**ASSIGNED TASK:** Starting at the line that contains "Field: Pulse rate" and ending at the line that contains "Entry: 115 (bpm)", render the listing below as a numbered list with blank lines left out.

┌─ RECORD SET

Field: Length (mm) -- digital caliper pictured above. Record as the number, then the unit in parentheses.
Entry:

└─
┌─ RECORD SET

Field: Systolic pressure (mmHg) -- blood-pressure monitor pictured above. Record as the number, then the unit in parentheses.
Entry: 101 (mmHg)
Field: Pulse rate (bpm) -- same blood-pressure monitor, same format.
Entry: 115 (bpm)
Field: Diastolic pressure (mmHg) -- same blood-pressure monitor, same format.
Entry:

└─
┌─ RECORD SET

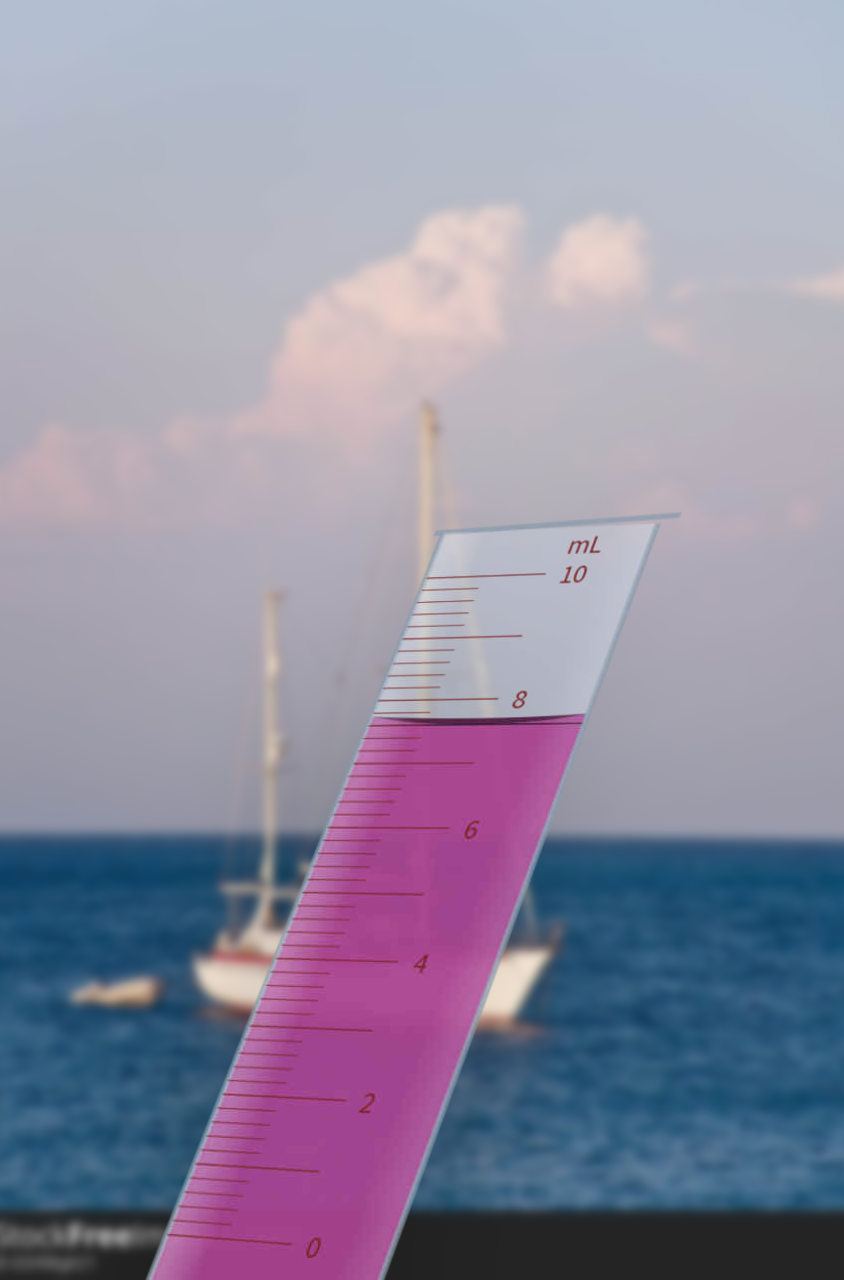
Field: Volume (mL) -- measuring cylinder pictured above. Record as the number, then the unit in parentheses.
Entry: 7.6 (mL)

└─

**RESULT:**
1. Field: Pulse rate (bpm) -- same blood-pressure monitor, same format.
2. Entry: 115 (bpm)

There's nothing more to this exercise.